Certains organismes communautaires se sentent quant à eux laissés de côté par la création de ce fonds qui n’appuiera que les projets concernant les moins de 17 ans.

«Je suis très étonné de cette annonce, car il y a quelques semaines, neuf organismes de la ville ont déjà reçu 450 000 $ du ministère de l’Éducation, du Loisir et du Sport, affirme le directeur du centre communautaire Coumbite de Laval, Josfere Michel.

«On met tous les efforts sur le même secteur et on abandonne des organismes comme le nôtre qui ont aussi leur raison d’être.»

Josfere Michel indique que son organisme qui œuvre pour l’amélioration de la qualité de vie des familles et dispose d’un budget annuel de 120 000 $ a enregistré un déficit de 3000 $ sur l’année financière 2016-2017.

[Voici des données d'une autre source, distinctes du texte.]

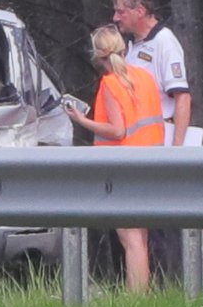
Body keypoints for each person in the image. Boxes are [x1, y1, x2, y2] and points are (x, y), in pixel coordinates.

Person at [64, 25, 164, 292]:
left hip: (124, 165)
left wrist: (83, 121)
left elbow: (118, 130)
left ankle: (136, 300)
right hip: (152, 161)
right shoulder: (144, 77)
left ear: (98, 55)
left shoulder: (110, 84)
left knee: (130, 238)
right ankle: (141, 295)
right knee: (139, 237)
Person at [111, 0, 192, 146]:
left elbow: (182, 96)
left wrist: (177, 149)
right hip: (137, 138)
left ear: (140, 11)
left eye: (121, 12)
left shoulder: (164, 42)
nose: (115, 18)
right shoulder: (132, 44)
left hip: (161, 137)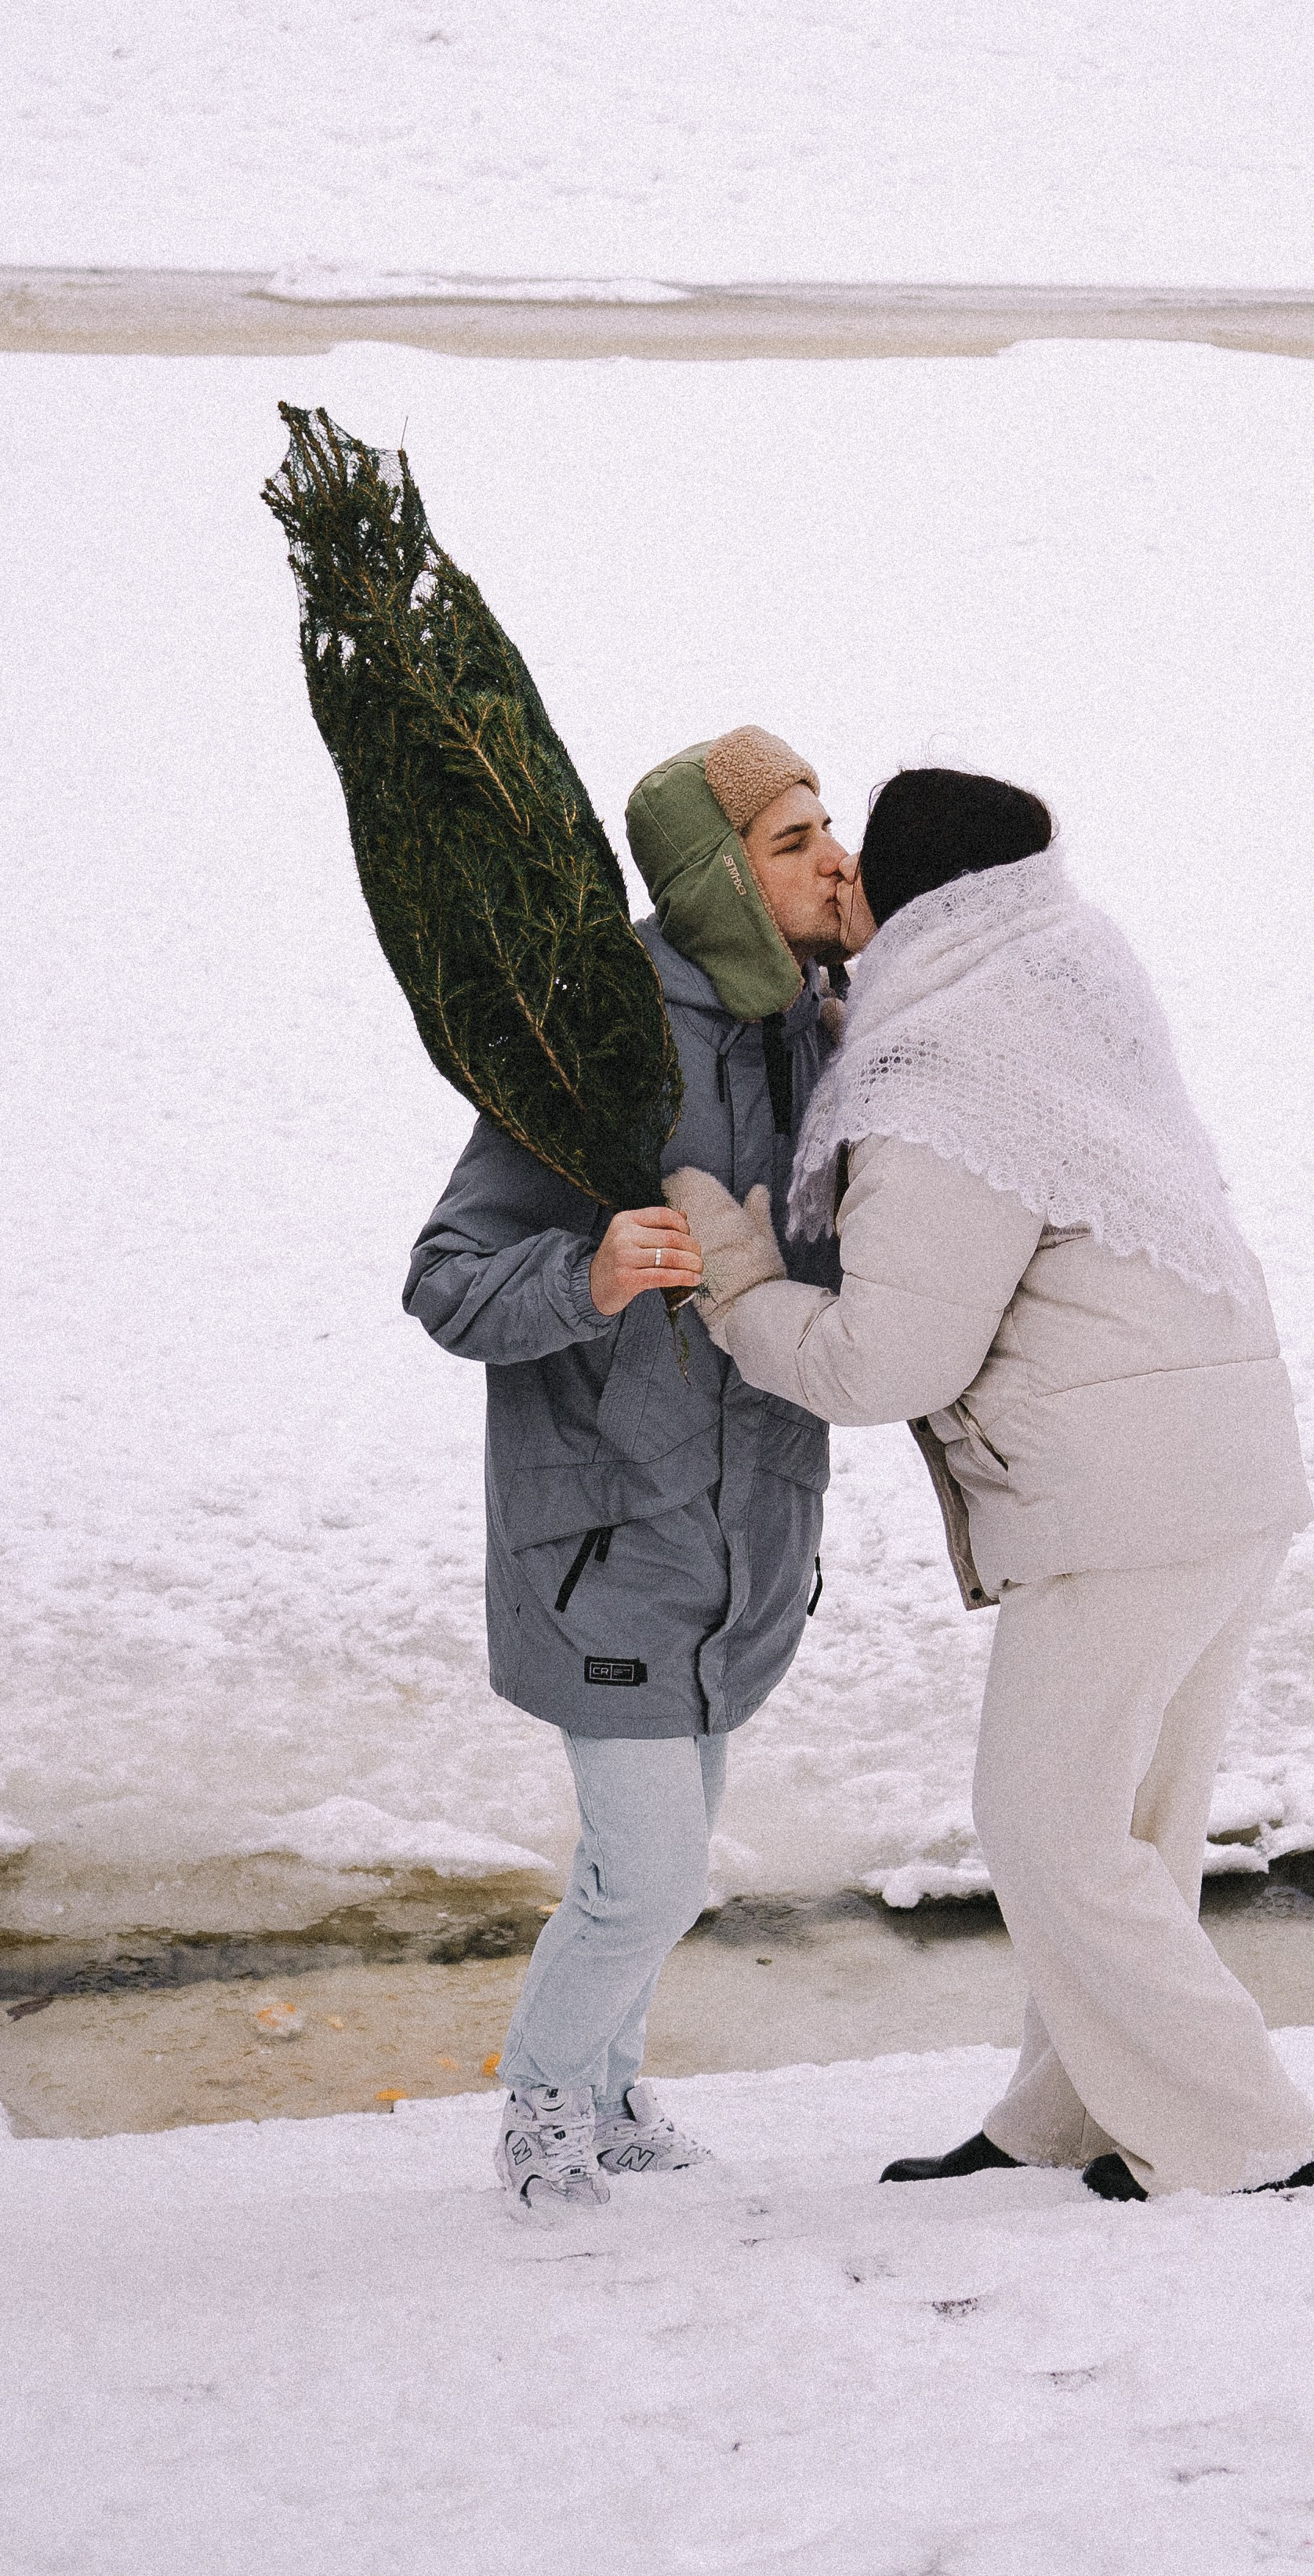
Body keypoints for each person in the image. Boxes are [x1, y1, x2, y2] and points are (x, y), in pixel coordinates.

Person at [666, 768, 1314, 2204]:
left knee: (1047, 1828)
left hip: (1125, 1501)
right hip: (1223, 1461)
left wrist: (733, 1280)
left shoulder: (937, 1076)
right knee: (1132, 1827)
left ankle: (1248, 2141)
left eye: (857, 864)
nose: (836, 877)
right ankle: (1073, 2113)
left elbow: (880, 1360)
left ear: (916, 904)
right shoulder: (1061, 968)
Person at [405, 727, 851, 2221]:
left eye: (825, 828)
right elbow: (448, 1276)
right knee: (649, 1872)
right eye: (791, 843)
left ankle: (607, 2091)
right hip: (602, 1539)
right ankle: (540, 2101)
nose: (830, 858)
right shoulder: (593, 1038)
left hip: (746, 1535)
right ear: (718, 876)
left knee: (665, 1858)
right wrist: (585, 1271)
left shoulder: (817, 1032)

«Nous avons dû renoncer à des projets cette année à cause du manque de moyens, regrette-t-il. J’ai des employés que je suis forcé de payer en dessous de leurs compétences.»

Josée Patenaude, intervenante pour le Regroupement des familles monoparentales et recomposées de Laval, pense elle aussi que ce fonds aurait pu servir à l’ensemble des associations.

«Personne ne veut négliger la jeunesse, mais toutes les causes sont importantes», résume-t-elle.